- DVD cover
- Directed by: James Toback
- Written by: James Toback
- Produced by: Richard McWhorter James Toback
- Starring: Ray Sharkey
- Cinematography: Fred Schuler
- Edited by: Dennis M. Hill
- Production company: Lorimar
- Distributed by: Paramount Pictures
- Release date: February 12, 1982;
- Running time: 90 minutes
- Country: United States
- Language: English
- Box office: $14,009

= Love and Money (film) =

1982 film by James Toback

Love and Money, also known as Love & Money, is a 1982 American drama film directed by James Toback and starring Ray Sharkey.

==Plot==
Byron Levin works in a California bank. He becomes infatuated with Catherine Stockheinz, the wife of his billionaire boss. Frederic Stockheinz has a million-dollar offer to make. He asks Byron to go to the republic of Costa Salva to offer a business proposition to the dictator there, Lorenzo Prado, who just happens to be Byron's old college roommate. Matters become further complicated when Catherine and Byron begin an affair.

==Cast==
- Ray Sharkey as Byron Levin
- Ornella Muti as Catherine Stockheinz
- Klaus Kinski as Frederic Stockheinz
- Armand Assante as Lorenzo Prado
- King Vidor as Walter Klein
- William Prince as Paultz
- Tony Sirico as Raoul (as Anthony Sirico)
- Jacqueline Brookes as Mrs. Paultz
- Rodolfo Hoyos, Jr. as Gen. Sanzer
- Tom McFadden as Blair
- Tony Plana as National Guard General

==Production==
Toback wrote the script "on spec". He attached Frank Yablans who unsuccessfully tried to set up the film at 20th Century Fox. It was then bought by Columbia Studios, who put it in development. The management of the studio changed and the project was put into "turnaround". Warren Beatty bought the script on the strength of Toback's debut feature as director, Fingers. He set it up at Paramount, intending to star and produce.
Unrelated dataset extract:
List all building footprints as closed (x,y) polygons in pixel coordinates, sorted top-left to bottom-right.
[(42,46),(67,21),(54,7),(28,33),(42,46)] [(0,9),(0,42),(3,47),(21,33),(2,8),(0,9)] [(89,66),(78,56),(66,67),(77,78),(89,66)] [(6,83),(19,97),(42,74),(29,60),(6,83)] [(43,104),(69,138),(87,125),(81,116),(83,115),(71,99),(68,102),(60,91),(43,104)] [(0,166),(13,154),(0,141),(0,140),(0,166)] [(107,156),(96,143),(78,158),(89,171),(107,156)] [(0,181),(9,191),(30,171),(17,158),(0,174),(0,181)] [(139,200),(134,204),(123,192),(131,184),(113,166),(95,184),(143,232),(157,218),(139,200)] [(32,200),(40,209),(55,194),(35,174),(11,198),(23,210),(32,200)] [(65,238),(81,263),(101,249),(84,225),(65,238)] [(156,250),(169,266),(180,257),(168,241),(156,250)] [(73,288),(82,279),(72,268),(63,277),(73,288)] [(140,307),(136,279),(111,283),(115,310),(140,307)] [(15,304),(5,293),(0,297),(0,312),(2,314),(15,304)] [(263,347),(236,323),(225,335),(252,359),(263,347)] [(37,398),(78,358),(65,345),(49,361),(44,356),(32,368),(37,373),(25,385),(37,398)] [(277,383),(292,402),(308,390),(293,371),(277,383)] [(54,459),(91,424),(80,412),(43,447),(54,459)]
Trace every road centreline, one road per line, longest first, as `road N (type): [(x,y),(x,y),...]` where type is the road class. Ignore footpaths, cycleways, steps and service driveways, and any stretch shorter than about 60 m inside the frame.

At Paramount, Beatty got the film critic Pauline Kael to work on the project. Kael was an admirer of Toback's and Beatty's and had recently left film criticism to work in Hollywood. However, Kael dropped out of the project after a number of weeks, instead becoming a consultant for Paramount (she would eventually return to film criticism).

"She helped me immensely on the script," said Toback of Kael. "But she decided she didn't want to ossify herself on one project for a year... Saying Pauline did a masterful job of alienating everyone is totally crazy. There has never been any kind of blow up, hostility, or disagreement except the kinds of disagreements that two intelligent people have over creative ideas. She had some ideas for Love or Money that I wasn't willing to go along with, but her contributions were large."

Beatty dropped out of the film to concentrate on Reds. Toback and Paramount could not agree on casting without Beatty's involvement. The project was put into turnaround again, and Toback set up the film at Lorimar. Filming started November 26, 1979.

Toback made the film with Ray Sharkey, whom he later called "the wrong actor".

The role of Sharkey's grandfather was originally meant to be played by Harry Ritz. He fell ill after one day of filming and had to be replaced. Toback offered the role to director King Vidor. His part took five days to film.